Under the bill, the Federal Deposit Insurance Corporation (FDIC), the Office of the Comptroller of the Currency (OCC), the National Credit Union Administration (NCUA), the Federal Reserve, the Securities and Exchange Commission (SEC), and the Federal Trade Commission (FTC) would be required to create or update their standards for notifying people about a data breach. Using information from several of those affected agencies, CBO estimates that the costs to implement the bill would not be significant for any agency.

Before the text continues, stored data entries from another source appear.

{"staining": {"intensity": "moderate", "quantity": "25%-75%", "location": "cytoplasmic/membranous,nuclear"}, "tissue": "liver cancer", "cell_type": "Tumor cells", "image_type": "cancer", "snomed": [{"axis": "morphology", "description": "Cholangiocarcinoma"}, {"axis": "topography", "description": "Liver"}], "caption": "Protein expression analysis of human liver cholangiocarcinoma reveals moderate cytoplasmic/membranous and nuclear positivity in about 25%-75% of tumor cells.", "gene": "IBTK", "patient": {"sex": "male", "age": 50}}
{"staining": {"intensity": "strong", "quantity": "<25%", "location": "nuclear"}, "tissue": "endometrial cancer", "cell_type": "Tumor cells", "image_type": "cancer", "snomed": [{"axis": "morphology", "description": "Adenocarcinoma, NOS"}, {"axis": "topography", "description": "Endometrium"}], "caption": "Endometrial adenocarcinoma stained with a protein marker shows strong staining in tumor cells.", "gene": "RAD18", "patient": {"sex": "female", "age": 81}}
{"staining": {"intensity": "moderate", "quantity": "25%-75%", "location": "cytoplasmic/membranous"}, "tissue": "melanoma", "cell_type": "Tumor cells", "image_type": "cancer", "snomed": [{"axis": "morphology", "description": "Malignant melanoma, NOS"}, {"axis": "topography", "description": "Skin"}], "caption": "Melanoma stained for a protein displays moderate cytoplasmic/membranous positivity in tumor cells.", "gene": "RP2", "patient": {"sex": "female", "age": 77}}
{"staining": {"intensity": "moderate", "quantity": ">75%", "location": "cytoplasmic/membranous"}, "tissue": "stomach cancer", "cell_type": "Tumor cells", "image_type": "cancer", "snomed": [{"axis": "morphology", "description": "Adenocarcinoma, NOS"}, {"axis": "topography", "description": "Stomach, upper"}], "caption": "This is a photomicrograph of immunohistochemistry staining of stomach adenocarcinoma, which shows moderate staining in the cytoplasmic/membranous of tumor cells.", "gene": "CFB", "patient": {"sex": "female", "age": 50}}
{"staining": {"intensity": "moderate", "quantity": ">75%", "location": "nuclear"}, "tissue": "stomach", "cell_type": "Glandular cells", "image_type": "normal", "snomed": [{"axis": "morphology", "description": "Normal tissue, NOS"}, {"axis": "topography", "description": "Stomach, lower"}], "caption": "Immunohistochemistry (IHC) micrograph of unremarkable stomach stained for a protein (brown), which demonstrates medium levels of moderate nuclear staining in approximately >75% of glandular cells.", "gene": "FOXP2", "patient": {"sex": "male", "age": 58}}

Any spending by the FTC would be subject to the availability of appropriated funds. Because the SEC is authorized under current law to collect fees sufficient to offset its annual appropriation, we estimate that the net costs to the SEC would be negligible, assuming appropriation actions consistent with that authority
Administrative costs incurred by the FDIC, the NCUA, and the OCC are recorded in the budget as increases in direct spending, but those agencies are authorized to collect premiums and fees from insured depository institutions to cover administrative expenses. Thus, CBO expects that the net effect on direct spending would be negligible. Administrative costs to the Federal Reserve are reflected in the federal budget as a reduction in remittances to the Treasury (which are recorded in the budget as revenues).
Because enacting H.R. 6743 could affect direct spending and revenues, pay-as-you-go procedures apply. However, the net effect on direct spending and revenues would not be significant.
CBO estimates that enacting H.R. 6743 would not increase net direct spending or on-budget deficits in any of the four consecutive 10-year periods beginning in 2029.
H.R. 6743 would explicitly preempt state and local laws that require insurance providers as well as financial institutions and their affiliates to notify customers in the event of a security breach. All 50 states, the District of Columbia, Guam, Puerto Rico, and the Virgin Islands would be affected. The bill also would preempt laws in at least 22 states that have enacted data security laws. These preemptions would be a mandate as defined by the Unfunded Mandates Reform Act (UMRA).
The bill also would require state insurance authorities to enforce new federal standards that would direct insurance agencies and brokerages to notify customers of a data breach. That requirement would be a mandate as defined in UMRA.
H.R. 6743 would impose private-sector mandates by requiring financial institutions and their affiliates to comply with new standards for data security and breach notifications as established by the federal government. Further, if federal regulatory agencies increase fees to offset the costs associated with implementing the bill, H.R. 6743 would increase the cost of an existing mandate on private entities required to pay those fees.
Because the various federal regulatory agencies have yet to establish the required data security and breach standards, CBO cannot determine if the cost to comply with the bill’s requirements would exceed the threshold for intergovernmental and private-sector mandates established in UMRA ($80 million and $160 million in 2018, respectively, adjusted annually for inflation).